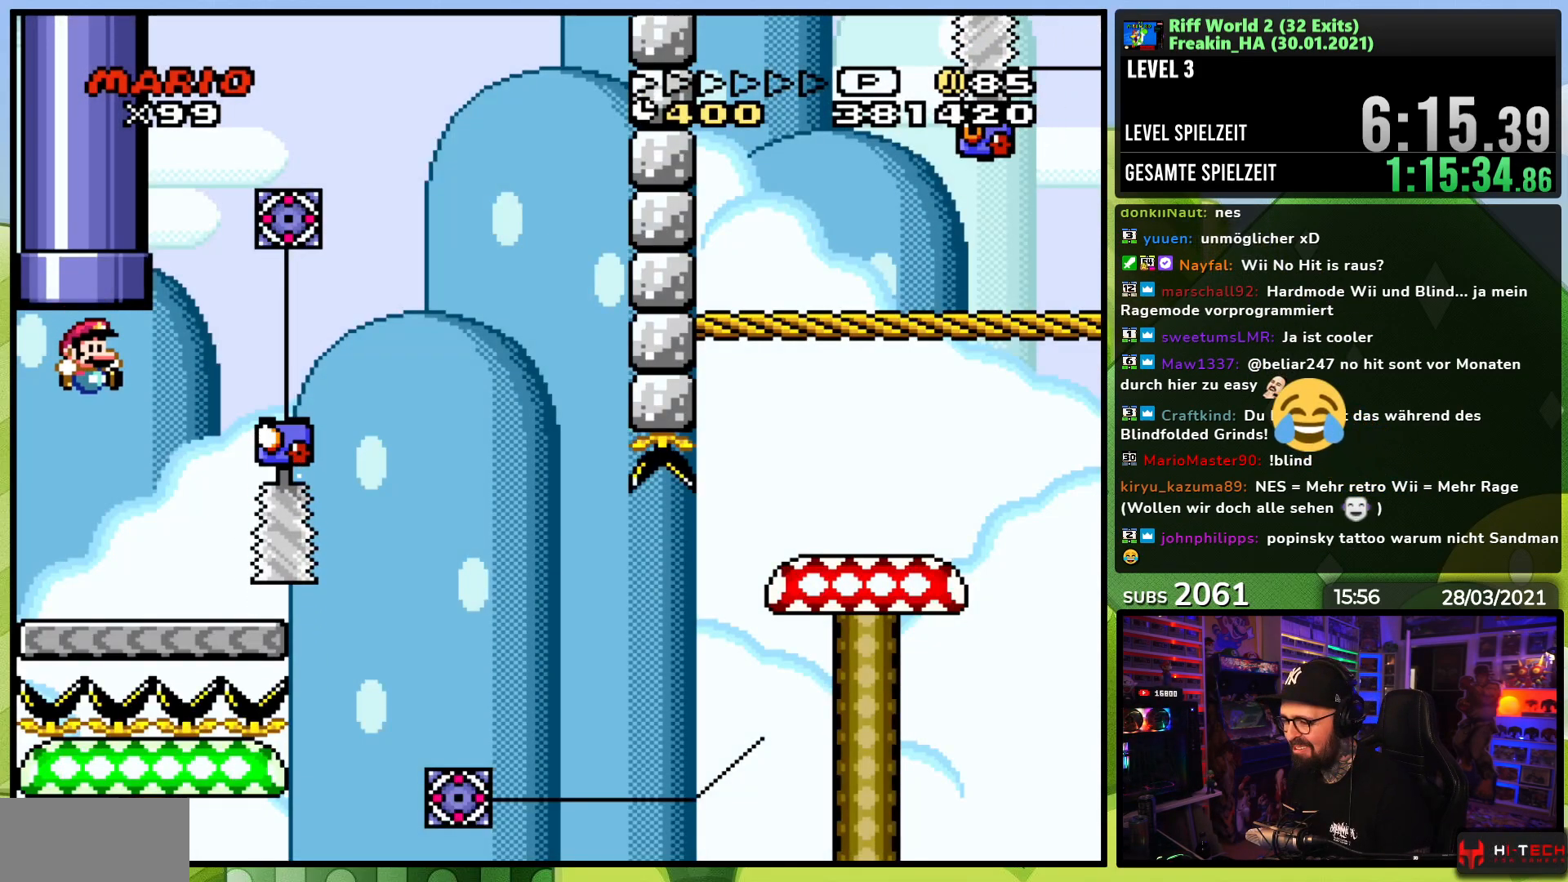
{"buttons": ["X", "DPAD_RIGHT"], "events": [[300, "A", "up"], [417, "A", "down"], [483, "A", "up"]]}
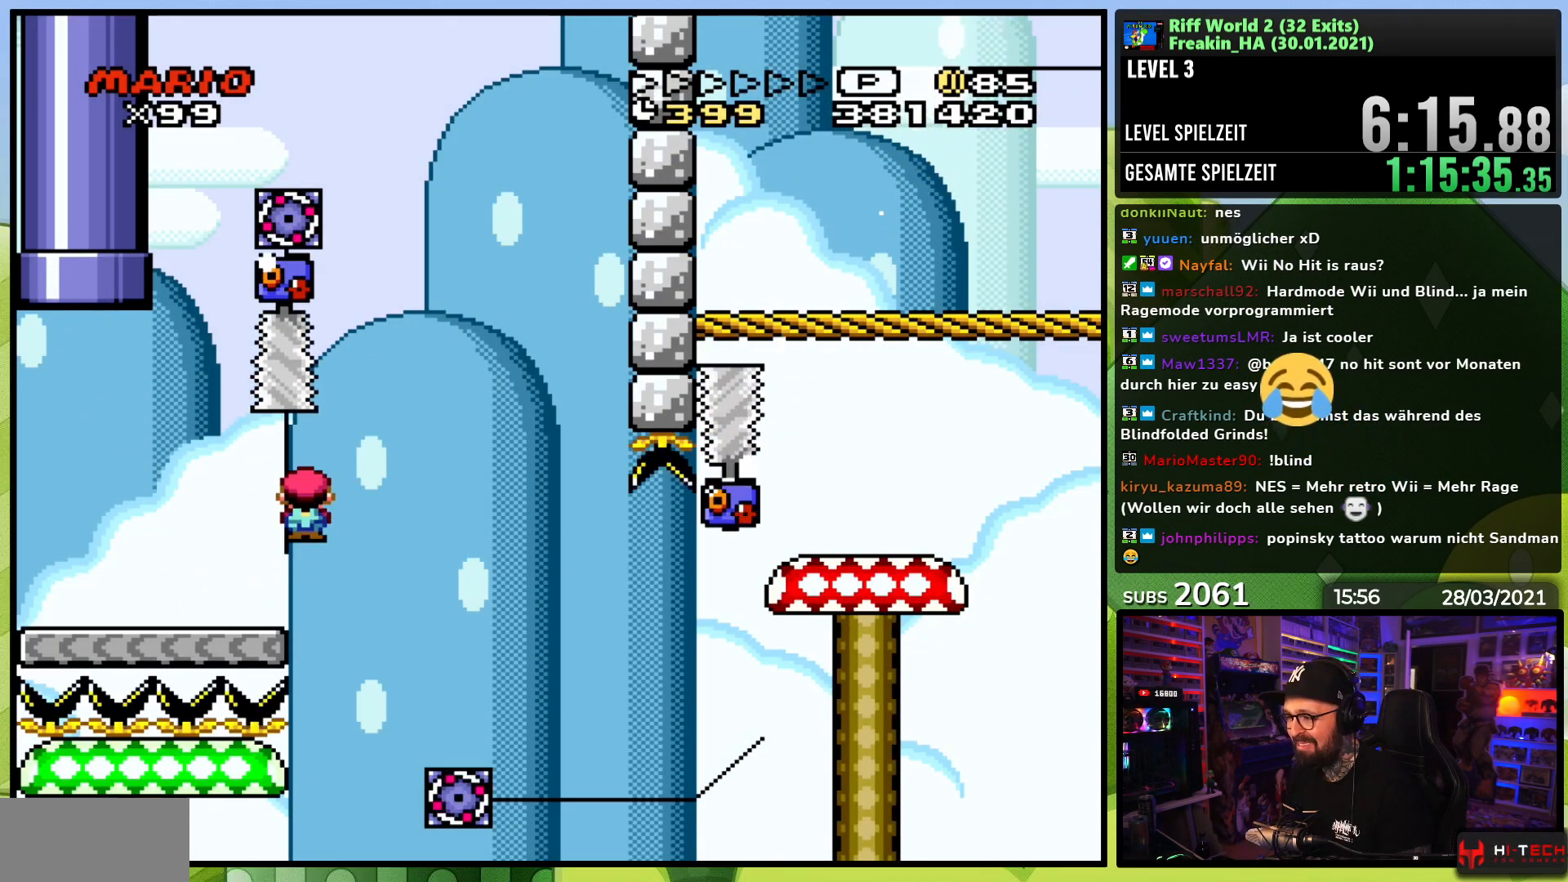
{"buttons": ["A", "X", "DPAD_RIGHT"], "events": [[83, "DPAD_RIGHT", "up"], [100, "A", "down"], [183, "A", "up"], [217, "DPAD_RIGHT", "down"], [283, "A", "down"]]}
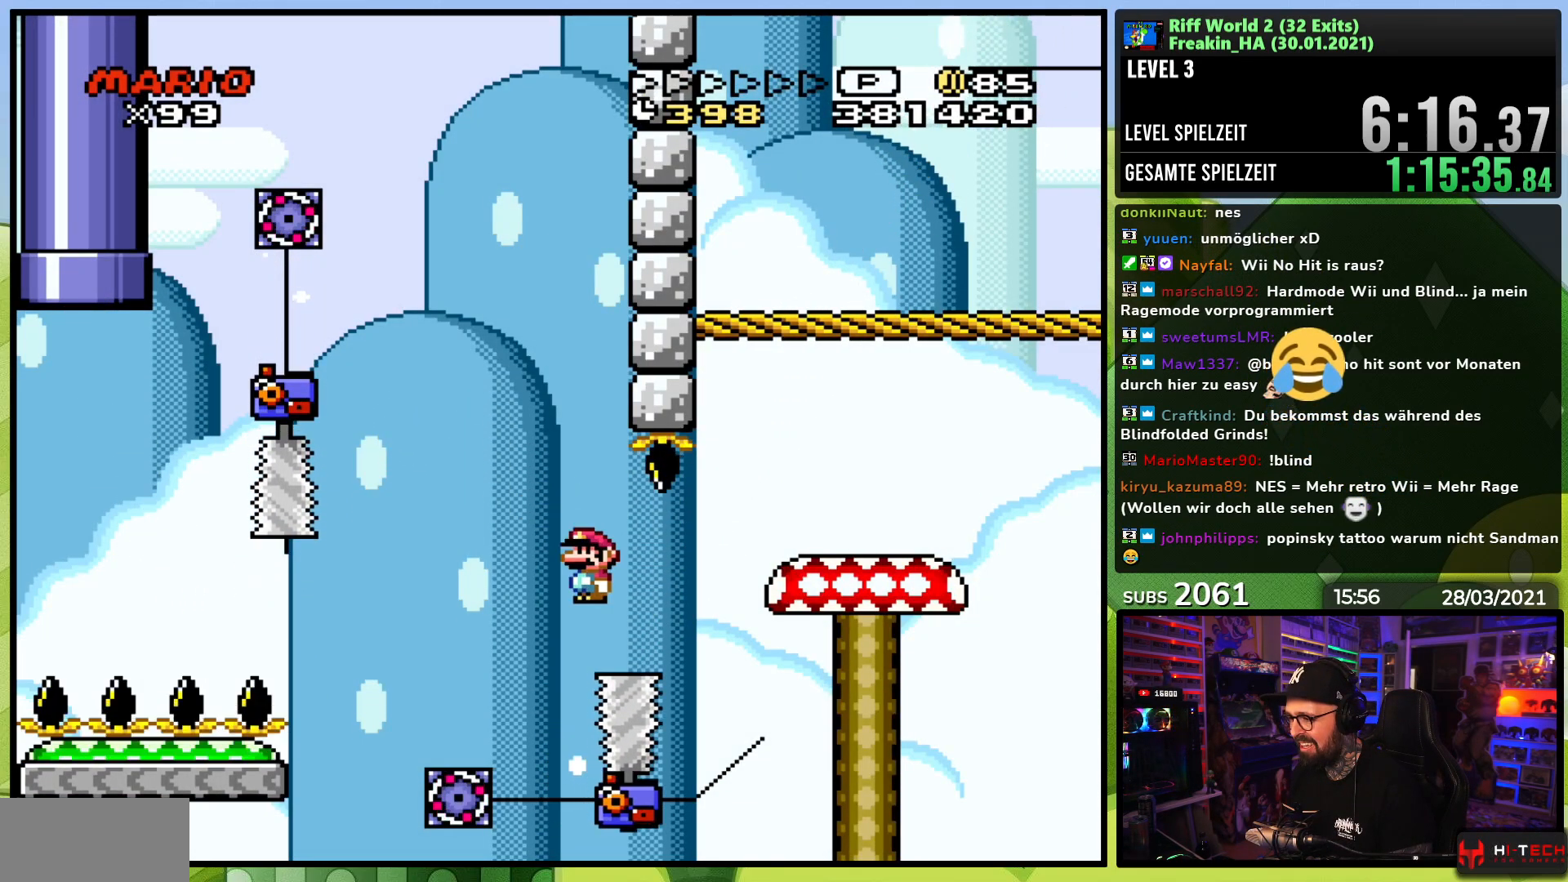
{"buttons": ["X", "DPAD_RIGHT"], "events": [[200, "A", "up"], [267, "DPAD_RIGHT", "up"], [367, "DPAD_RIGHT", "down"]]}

_ _ _ _ _ _ _

> **Exercise description**
Go through the lines above and write each one out verbatim, skipping the pictures.

> **Solution for this exercise**
{"buttons": ["X", "DPAD_RIGHT"], "events": [[300, "A", "up"], [417, "A", "down"], [483, "A", "up"]]}
{"buttons": ["A", "X", "DPAD_RIGHT"], "events": [[83, "DPAD_RIGHT", "up"], [100, "A", "down"], [183, "A", "up"], [217, "DPAD_RIGHT", "down"], [283, "A", "down"]]}
{"buttons": ["X", "DPAD_RIGHT"], "events": [[200, "A", "up"], [267, "DPAD_RIGHT", "up"], [367, "DPAD_RIGHT", "down"]]}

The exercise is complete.